SUPPLIED MATERIAL:
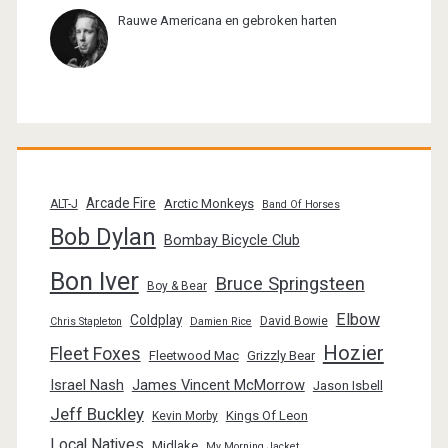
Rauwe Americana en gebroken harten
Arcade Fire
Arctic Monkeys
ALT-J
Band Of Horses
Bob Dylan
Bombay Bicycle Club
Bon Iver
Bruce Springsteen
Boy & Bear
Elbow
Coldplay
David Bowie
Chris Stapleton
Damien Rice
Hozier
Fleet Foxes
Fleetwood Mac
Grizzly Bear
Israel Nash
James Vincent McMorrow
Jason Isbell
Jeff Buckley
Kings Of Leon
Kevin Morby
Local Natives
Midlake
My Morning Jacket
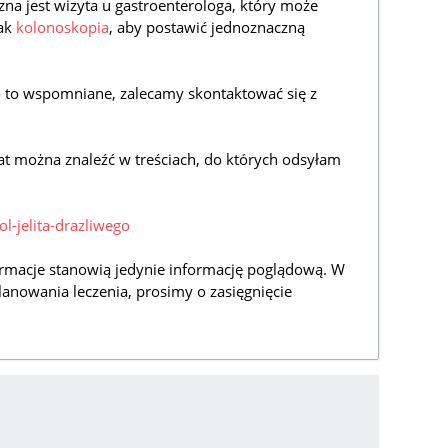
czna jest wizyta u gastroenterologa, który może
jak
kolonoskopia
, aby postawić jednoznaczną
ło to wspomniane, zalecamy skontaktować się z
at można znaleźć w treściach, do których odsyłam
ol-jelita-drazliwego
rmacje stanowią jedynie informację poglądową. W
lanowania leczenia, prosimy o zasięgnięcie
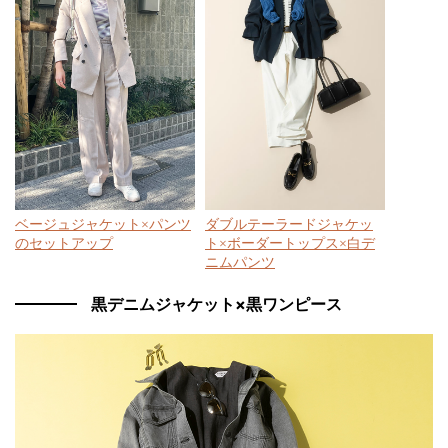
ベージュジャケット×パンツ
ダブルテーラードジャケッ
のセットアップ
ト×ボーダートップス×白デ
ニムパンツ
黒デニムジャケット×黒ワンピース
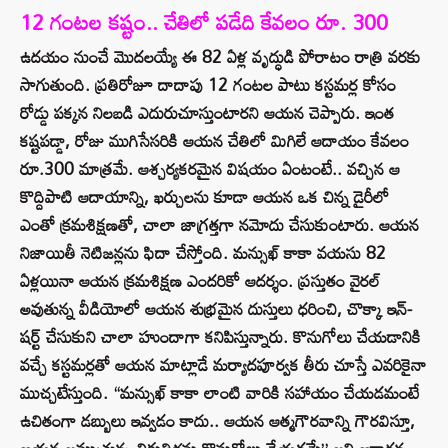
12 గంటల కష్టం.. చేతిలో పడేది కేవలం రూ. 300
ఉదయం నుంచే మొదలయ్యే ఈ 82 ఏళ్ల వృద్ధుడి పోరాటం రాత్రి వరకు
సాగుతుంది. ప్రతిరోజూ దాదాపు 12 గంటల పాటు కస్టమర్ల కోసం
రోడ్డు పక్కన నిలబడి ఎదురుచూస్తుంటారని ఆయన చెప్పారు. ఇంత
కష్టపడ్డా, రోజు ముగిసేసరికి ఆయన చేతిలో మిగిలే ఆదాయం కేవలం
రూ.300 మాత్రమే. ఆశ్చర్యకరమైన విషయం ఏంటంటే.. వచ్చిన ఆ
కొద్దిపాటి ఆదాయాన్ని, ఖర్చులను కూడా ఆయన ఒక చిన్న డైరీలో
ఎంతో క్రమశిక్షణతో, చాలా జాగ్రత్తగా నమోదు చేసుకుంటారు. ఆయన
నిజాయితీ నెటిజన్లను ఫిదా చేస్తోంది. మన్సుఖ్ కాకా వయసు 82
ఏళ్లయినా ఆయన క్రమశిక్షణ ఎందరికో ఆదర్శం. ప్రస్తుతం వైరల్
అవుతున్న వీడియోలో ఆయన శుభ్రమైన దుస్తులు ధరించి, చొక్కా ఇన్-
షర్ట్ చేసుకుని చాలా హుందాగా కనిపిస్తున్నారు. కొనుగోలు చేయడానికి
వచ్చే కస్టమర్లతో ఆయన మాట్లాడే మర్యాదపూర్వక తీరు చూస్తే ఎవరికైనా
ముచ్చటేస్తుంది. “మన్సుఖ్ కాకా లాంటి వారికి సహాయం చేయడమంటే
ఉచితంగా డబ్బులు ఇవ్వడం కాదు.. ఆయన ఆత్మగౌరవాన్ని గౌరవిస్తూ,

WHAT TO PRODUCE: Write out only what runs from the line holding "షర్ట్ చేసుకుని చాలా" through the last line of the records, exactly as shown.

REPLY:
షర్ట్ చేసుకుని చాలా హుందాగా కనిపిస్తున్నారు. కొనుగోలు చేయడానికి
వచ్చే కస్టమర్లతో ఆయన మాట్లాడే మర్యాదపూర్వక తీరు చూస్తే ఎవరికైనా
ముచ్చటేస్తుంది. “మన్సుఖ్ కాకా లాంటి వారికి సహాయం చేయడమంటే
ఉచితంగా డబ్బులు ఇవ్వడం కాదు.. ఆయన ఆత్మగౌరవాన్ని గౌరవిస్తూ,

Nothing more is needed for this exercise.